TEXTE À LIRE
· · · ·
Tu te considères au niveau des autres sur le terrain ?

Au moins, et parfois meilleur que d’autres. En Amérique du Sud, c’est très compliqué, mais il y a aussi des garçons plus âgés que moi qui n’ont pas de contrat.
En France, vous voyez des Africains et cela vous paraît normal

Tu penses que certaines personnes dans le club ne veulent pas que tu aies un contrat ?

Peut-être. Ils m’aiment bien, mais il y a peut-être quelqu’un dans l’équipe, ou un responsable des jeunes, qui ne souhaite pas me voir intégrer l’équipe… Je dois réfléchir à mon avenir. J’ai toujours un an de contrat avec Nike, qui paye pour mes chaussures, mes équipements, mais c’est très difficile de se concentrer sur le jeu lorsque l’on a des problèmes d’argent. J’ai déjà eu envie de baisser les bras. Un jour, j’ai dit à mon frère : « Je ne veux plus y aller. » Je n’ai pas l’impression de faire partie intégrante de Boca Juniors.

Tu penses que c’est parce que tu n’es pas né argentin ?

En Argentine, c’est très difficile pour les noirs. Tous les noirs. Combien d’Africains ont joué en Argentine ? Peut-être cinq, en tout cas très peu. Comme je l’ai dit, je suis le premier Ghanéen à Boca Juniors, le deuxième Africain. Il y a quelque chose qui cloche.
· · · ·
DONNÉES PRÉSENTÉES
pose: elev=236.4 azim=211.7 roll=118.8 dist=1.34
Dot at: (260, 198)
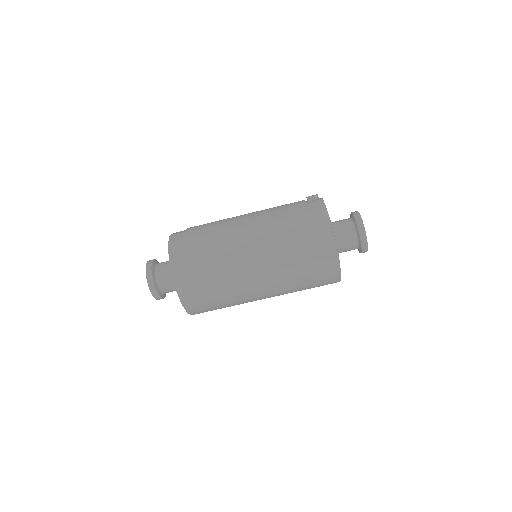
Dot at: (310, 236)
· · · ·
TÂCHES À RÉALISER
1. Recopiez l'entretien de « Tu penses que certaines » à « né argentin ? ».
2. D'après l'entretien, avec quelle marque le joueur a-t-il encore un contrat, et pour combien de temps ?
3. Poursuivez l'entretien avec le joueur ghanéen de Boca Juniors à partir de sa dernière réplique.
Le matériel présenté n'a aucun rapport avec l'entretien.

RÉPONSES
1.
Tu penses que certaines personnes dans le club ne veulent pas que tu aies un contrat ?

Peut-être. Ils m’aiment bien, mais il y a peut-être quelqu’un dans l’équipe, ou un responsable des jeunes, qui ne souhaite pas me voir intégrer l’équipe… Je dois réfléchir à mon avenir. J’ai toujours un an de contrat avec Nike, qui paye pour mes chaussures, mes équipements, mais c’est très difficile de se concentrer sur le jeu lorsque l’on a des problèmes d’argent. J’ai déjà eu envie de baisser les bras. Un jour, j’ai dit à mon frère : « Je ne veux plus y aller. » Je n’ai pas l’impression de faire partie intégrante de Boca Juniors.

Tu penses que c’est parce que tu n’es pas né argentin ?

2. Avec Nike, pour encore un an.

3.
Cela doit te rendre tout de même fier, d’être justement le seul joueur africain d’Argentine ?

Très fier. Tous les Africains qui travaillent en Argentine sont très fiers de moi. Ils disent parfois aux Argentins : « Vous croyez être les seuls à savoir jouer ? Maintenant, nous avons un Ghanéen qui joue à Boca Juniors. C’est notre frère ! » Cela me rend très heureux, de savoir que les Africains en Argentine ont de quoi être fiers. Ce n’est pas comme ici, en France. Vous voyez des Africains et cela vous paraît normal. Là-bas, être noir fait de vous quelqu’un de différent.

Si tu rencontrais un joueur africain qui te disait vouloir jouer en Argentine, que lui dirais-tu ?

Je ne dirais absolument jamais à un Africain que je considère comme mon frère d’y aller. Si je ne l’aime pas, je lui dirais d’y aller. Si tu veux apprendre à jouer au foot, tu peux aller en Argentine, si tu veux en faire ta profession, n’y va pas. Reste dans ton pays.

Tactiquement, c’est très différent des championnats européens ?

De moins en moins. À Boca, nous apprenons les mêmes schémas qu’au Barça, le tiki taka. Le coordinateur de Boca est passé par Barcelone. J’ai vu des équipes de jeunes battre Barcelone en tournoi. Le niveau est bon. En Europe, les clubs sont plus perfectionnistes. J’ai l’impression que les jeunes ici se développent à tous les niveaux, notamment physique, mais l’entraînement est le même. Je pense qu’après avoir joué à Boca, on peut jouer n’importe où.

Tu voudrais jouer au moins un match à La Bombonera ?

Oui, mais dans le football, il faut avoir un plan B. C’est comme cela que je vois les choses. Ce n’est pas comme si je ne pouvais pas jouer, mais on ne me laisse pas jouer.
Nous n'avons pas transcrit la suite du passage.